SELECT t1 [0] AS buyer_id
,t1 [1] AS item_id
,created_time
FROM (
SELECT split(ckey, '\\\\|') AS t1
,created_time
FROM (
SELECT CONCAT (
buyer_id
,'|'
,item_id
) AS ckey
,created_time
FROM dw_checkout_trans
WHERE to_date(from_unixtime(cast(UNIX_TIMESTAMP(created_time) AS BIGINT))) = '$DATE_YEST_FORMAT1' distribute BY ckey sort BY ckey
,created_time DESC
) a
WHERE rank(ckey) < 1
) X
ORDER BY buyer_id
,created_time DESC;"
sleep 120
QUERY1=`hive -e "
set mapred.job.queue.name=hdmi-technology;
SELECT SUM(total_items_purchased), SUM(total_items_missingormismatch) from lip_data_quality where dt='$DATE_YEST_FORMAT2';"`
Problem Statement:-
If you see my first hive -e
block after the echo $DATE_YEST_FORMAT1
. Sometimes that query gets failed due to certain reasons. So currently what happens is that, if the first Hive SQL query
gets failed, then it goes to second Hive SQL query
after sleeping for 120 seconds
. And that is the thing I don't want. So Is there any way if the first query
gets failed dues to any reasons, it should get stopped automatically
at that point. And it should start running automatically from the starting again after few minutes(should be configurable)
Update:-
As suggested by Stephen
.
I tried something like this-
#!/bin/bash
hive -e " blaah blaah;"
RET_VAL=$?
echo $RET_VAL
if [ $RET_VAL -ne 0]; then
echo "HiveQL failed due to certain reason" | mailx -s "LIP Query Failed" -r rj@host.com rj@host.com
exit(1)
I got something like this below as an error and I didn't got any email too. Anything wrong with my syntax and approach?

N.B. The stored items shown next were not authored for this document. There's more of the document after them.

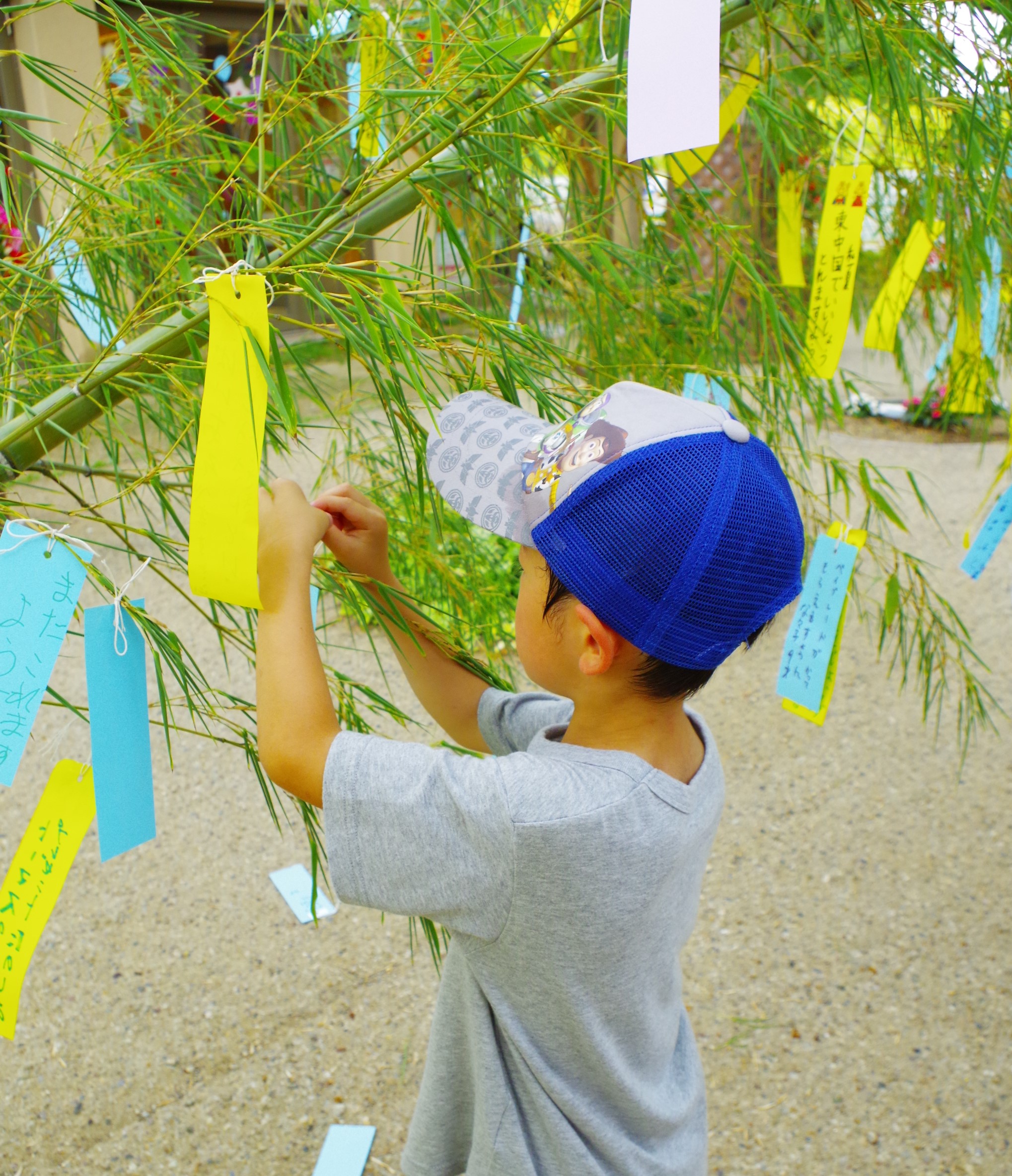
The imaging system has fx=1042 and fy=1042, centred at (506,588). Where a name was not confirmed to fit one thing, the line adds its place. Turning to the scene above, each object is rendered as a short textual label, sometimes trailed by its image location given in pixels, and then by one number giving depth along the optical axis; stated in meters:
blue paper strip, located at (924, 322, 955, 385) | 1.54
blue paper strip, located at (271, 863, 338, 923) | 1.99
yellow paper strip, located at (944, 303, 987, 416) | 1.36
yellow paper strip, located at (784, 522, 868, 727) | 1.15
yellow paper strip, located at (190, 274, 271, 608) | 0.59
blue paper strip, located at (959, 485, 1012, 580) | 1.34
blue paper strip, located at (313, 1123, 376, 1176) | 1.47
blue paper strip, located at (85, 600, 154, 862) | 0.67
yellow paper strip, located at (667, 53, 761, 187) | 0.87
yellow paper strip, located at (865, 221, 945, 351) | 1.18
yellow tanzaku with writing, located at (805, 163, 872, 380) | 1.07
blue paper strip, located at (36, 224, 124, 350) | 0.93
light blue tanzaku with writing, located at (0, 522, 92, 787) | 0.64
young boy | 0.70
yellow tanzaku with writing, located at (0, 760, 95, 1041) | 0.74
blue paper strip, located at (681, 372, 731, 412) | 1.32
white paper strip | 0.61
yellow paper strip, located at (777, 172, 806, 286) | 1.29
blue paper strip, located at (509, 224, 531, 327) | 1.11
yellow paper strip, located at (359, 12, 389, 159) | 0.82
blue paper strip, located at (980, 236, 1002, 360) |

syntax error at line 152: `exit' unexpected
Note:-
Zero is success here if the Hive Query is executed successfully.
Another Update after putting the space:- After making changes like below
#!/bin/bash
hive -e " blaah blaah;"
RET_VAL=$?
echo $RET_VAL
if [ $RET_VAL -ne 0 ]; then
echo "HiveQL failed due to certain reason for LIP" | mailx -s "LIP Query Failed" -r rj@host.com rj@host.com
fi
exit
hive -e 'Another SQL Query;'
I got something like below-
RET_VAL=0
+ echo 0
0
+ [ 0 -ne 0 ]
+ exit
Status code was zero
as my first query was successful but my program exited after that and it didn't went to execute my second query? Why? I am missing something here for sure again.
Unless I'm misunderstanding the situation, it's very simple:
#!/bin/bash
DATE_YEST_FORMAT1=`perl -e 'use POSIX qw(strftime); print strftime "%Y-%m-%d",localtime(time()- 3600*504);'`
echo $DATE_YEST_FORMAT1
QUERY0="
SELECT t1 [0] AS buyer_id
,t1 [1] AS item_id
,created_time
FROM (
SELECT split(ckey, '\\\\|') AS t1
,created_time
FROM (
SELECT CONCAT (
buyer_id
,'|'
,item_id
) AS ckey
,created_time
FROM dw_checkout_trans
WHERE to_date(from_unixtime(cast(UNIX_TIMESTAMP(created_time) AS BIGINT))) = '$DATE_YEST_FORMAT1' distribute BY ckey sort BY ckey
,created_time DESC
) a
WHERE rank(ckey) < 1
) X
ORDER BY buyer_id
,created_time DESC;"
if hive -e "$QUERY0"
then
sleep 120
QUERY1=`hive -e "
set mapred.job.queue.name=hdmi-technology;
SELECT SUM(total_items_purchased), SUM(total_items_missingormismatch) from lip_data_quality where dt='$DATE_YEST_FORMAT2';"`
# ...and whatever you do with $QUERY1...
fi
The string $QUERY0
is for convenience, not necessity. The key point is that you can test whether a command succeeded (returned status 0) with the if
statement. The test
command (better known as [
) is just a command that returns 0 when the tested condition is met, and 1 (non-zero) when it is not met.
So, the if
statement runs the first hive
query; if it passes (exit status 0), then (and only then) does it move on to the actions in the then
clause.
I've resisted the temptation to reformat your SQL; suffice to say, it is not the layout I would use in my own code.